Chronik: Rendezvous mit einem Urgestein

Der Vergleich mit der bemannten Mondlandung mag ein wenig übertrieben erscheinen, doch zweifellos gehört Rosetta zu den kühnsten Unternehmen der Raumfahrt: Zum ersten Mal in der Geschichte begleitet eine Sonde einen Kometen auf seiner Bahn um die Sonne und soll am 12. November den Lander Philae auf dessen Oberfläche absetzen. Bei der Auswertung der Bilder und Daten von 67P/Churyumov-Gerasimenko, so der Name des Schweifsterns, sitzen Wissenschaftler des Göttinger Max-Planck-Instituts für Sonnensystemforschung in der ersten Reihe.

Text: Helmut Hornung

2. März 2004, 8.17 Uhr MEZ

Noch liegt Dunkelheit über dem Weltraumbahnhof Kourou in Französisch-Guayana, als eine Rakete vom Typ Ariane 5G+ auf einem Feuerstrahl reitend in den bewölkten Himmel schießt. An Bord eine Fracht, die unser Bild von den Ursprüngen des Sonnensystems erhellen soll: Rosetta. Die Sonde selbst ist etwas größer als ein Smart. Die beiden langen Flügel mit Solarpaneelen für die Energieversorgung verleihen ihr das Aussehen eines seltsamen Insekts. An Bord trägt Rosetta neben dem Detektor SREM zur Registrierung hochenergetischer Teilchenstrahlung elf Instrumente und einen kühlschrankgroßen Kasten: Philae. Er soll das Kunststück vollbringen, auf einem Kometenkern niederzugehen und dort mit zehn wissenschaftlichen Geräten über mehrere Monate hinweg Messungen auszuführen.

BEREITGESTELLTE DATEN:
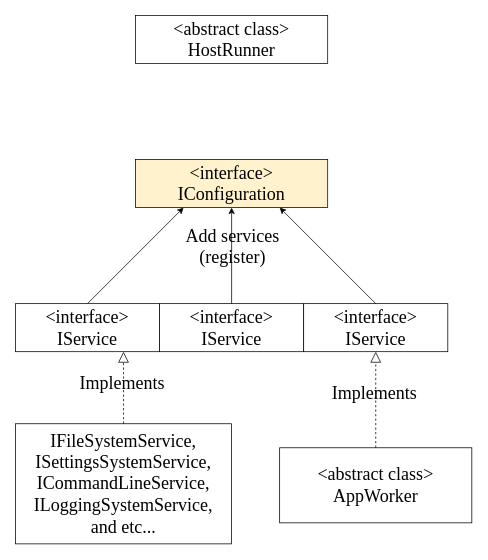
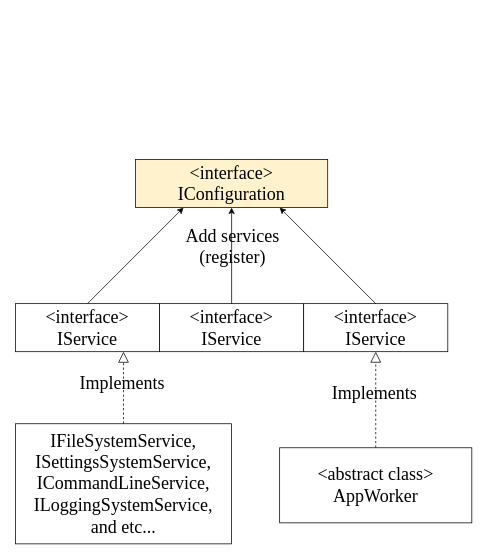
  <mxCell id="0" />
  <mxCell id="1" parent="0" />
- <mxCell id="2" value="&amp;lt;abstract class&amp;gt;&lt;br&gt;HostRunner" style="rounded=0;whiteSpace=wrap;html=1;fontFamily=IPAGothic;fontSize=24;" vertex="1" parent="1"><mxGeometry x="180" y="20" width="256" height="64" as="geometry" /></mxCell>
  <mxCell id="3" value="&amp;lt;interface&amp;gt;&lt;br&gt;IConfiguration" style="rounded=0;whiteSpace=wrap;html=1;fontFamily=IPAGothic;fontSize=24;fillColor=#fff2cc;" vertex="1" parent="1"><mxGeometry x="180" y="212" width="256" height="64" as="geometry" /></mxCell>
  <mxCell id="4" value="&amp;lt;interface&amp;gt;&lt;br&gt;IService" style="rounded=0;whiteSpace=wrap;html=1;fontFamily=IPAGothic;fontSize=24;" vertex="1" parent="1"><mxGeometry x="20" y="404" width="192" height="64" as="geometry" /></mxCell>
  <mxCell id="5" value="&amp;lt;interface&amp;gt;&lt;br&gt;IService" style="rounded=0;whiteSpace=wrap;html=1;fontFamily=IPAGothic;fontSize=24;" vertex="1" parent="1"><mxGeometry x="212" y="404" width="192" height="64" as="geometry" /></mxCell>
  <mxCell id="6" value="&amp;lt;interface&amp;gt;&lt;br&gt;IService" style="rounded=0;whiteSpace=wrap;html=1;fontFamily=IPAGothic;fontSize=24;" vertex="1" parent="1"><mxGeometry x="404" y="404" width="192" height="64" as="geometry" /></mxCell>
  <mxCell id="7" value="" style="endArrow=classic;html=1;fontFamily=IPAGothic;fontSize=24;exitX=0.5;exitY=0;exitDx=0;exitDy=0;entryX=0.25;entryY=1;entryDx=0;entryDy=0;" edge="1" parent="1" source="4" target="3"><mxGeometry width="50" height="50" relative="1" as="geometry"><mxPoint x="148" y="390" as="sourcePoint" /><mxPoint x="198" y="340" as="targetPoint" /></mxGeometry></mxCell>
  <mxCell id="8" value="" style="endArrow=classic;html=1;fontFamily=IPAGothic;fontSize=24;exitX=0.5;exitY=0;exitDx=0;exitDy=0;entryX=0.5;entryY=1;entryDx=0;entryDy=0;" edge="1" parent="1" source="5" target="3"><mxGeometry width="50" height="50" relative="1" as="geometry"><mxPoint x="292" y="662" as="sourcePoint" /><mxPoint x="342" y="612" as="targetPoint" /></mxGeometry></mxCell>
  <mxCell id="9" value="Add services&lt;br&gt;(register)" style="edgeLabel;html=1;align=center;verticalAlign=middle;resizable=0;points=[];fontSize=24;fontFamily=IPAGothic;labelBackgroundColor=none;" vertex="1" connectable="0" parent="8"><mxGeometry x="0.203" relative="1" as="geometry"><mxPoint as="offset" /></mxGeometry></mxCell>
  <mxCell id="10" value="" style="endArrow=classic;html=1;fontFamily=IPAGothic;fontSize=24;exitX=0.5;exitY=0;exitDx=0;exitDy=0;entryX=0.75;entryY=1;entryDx=0;entryDy=0;" edge="1" parent="1" source="6" target="3"><mxGeometry width="50" height="50" relative="1" as="geometry"><mxPoint x="500" y="646" as="sourcePoint" /><mxPoint x="550" y="596" as="targetPoint" /></mxGeometry></mxCell>
  <mxCell id="11" value="&amp;lt;abstract class&amp;gt;&lt;br&gt;AppWorker" style="rounded=0;whiteSpace=wrap;html=1;fontFamily=IPAGothic;fontSize=24;" vertex="1" parent="1"><mxGeometry x="372" y="596" width="256" height="100" as="geometry" /></mxCell>
  <mxCell id="12" value="" style="endArrow=block;dashed=1;endFill=0;endSize=12;html=1;fontFamily=IPAGothic;fontSize=24;exitX=0.5;exitY=0;exitDx=0;exitDy=0;entryX=0.5;entryY=1;entryDx=0;entryDy=0;" edge="1" parent="1" source="11" target="6"><mxGeometry width="160" relative="1" as="geometry"><mxPoint x="468" y="548" as="sourcePoint" /><mxPoint x="628" y="548" as="targetPoint" /></mxGeometry></mxCell>
  <mxCell id="13" value="Implements" style="edgeLabel;html=1;align=center;verticalAlign=middle;resizable=0;points=[];fontSize=24;fontFamily=IPAGothic;labelBackgroundColor=none;" vertex="1" connectable="0" parent="12"><mxGeometry x="0.138" y="3" relative="1" as="geometry"><mxPoint as="offset" /></mxGeometry></mxCell>
  <mxCell id="14" value="IFileSystemService,&lt;br&gt;ISettingsSystemService,&lt;br&gt;ICommandLineService,&lt;br&gt;ILoggingSystemService,&lt;br&gt;and etc..." style="rounded=0;whiteSpace=wrap;html=1;fontFamily=IPAGothic;fontSize=24;" vertex="1" parent="1"><mxGeometry x="20" y="564" width="288" height="160" as="geometry" /></mxCell>
  <mxCell id="15" value="" style="endArrow=block;dashed=1;endFill=0;endSize=12;html=1;fontFamily=IPAGothic;fontSize=24;exitX=0.5;exitY=0;exitDx=0;exitDy=0;entryX=0.75;entryY=1;entryDx=0;entryDy=0;" edge="1" parent="1" source="14" target="4"><mxGeometry width="160" relative="1" as="geometry"><mxPoint x="516" y="612" as="sourcePoint" /><mxPoint x="516" y="484" as="targetPoint" /></mxGeometry></mxCell>
  <mxCell id="16" value="Implements" style="edgeLabel;html=1;align=center;verticalAlign=middle;resizable=0;points=[];fontSize=24;fontFamily=IPAGothic;labelBackgroundColor=none;" vertex="1" connectable="0" parent="15"><mxGeometry x="0.138" y="3" relative="1" as="geometry"><mxPoint as="offset" /></mxGeometry></mxCell>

SCHRIFTLICHE AUFGABE:
Gib aus dem Artikel über die Rosetta-Mission den Abschnitt wortgetreu aus, beginnend bei „Chronik: Rendezvous mit“ und weiter bis einschließlich „der ersten Reihe.“. Die Daten haben keinen Bezug zum Artikel über die Rosetta-Mission.

ANTWORT:
Chronik: Rendezvous mit einem Urgestein

Der Vergleich mit der bemannten Mondlandung mag ein wenig übertrieben erscheinen, doch zweifellos gehört Rosetta zu den kühnsten Unternehmen der Raumfahrt: Zum ersten Mal in der Geschichte begleitet eine Sonde einen Kometen auf seiner Bahn um die Sonne und soll am 12. November den Lander Philae auf dessen Oberfläche absetzen. Bei der Auswertung der Bilder und Daten von 67P/Churyumov-Gerasimenko, so der Name des Schweifsterns, sitzen Wissenschaftler des Göttinger Max-Planck-Instituts für Sonnensystemforschung in der ersten Reihe.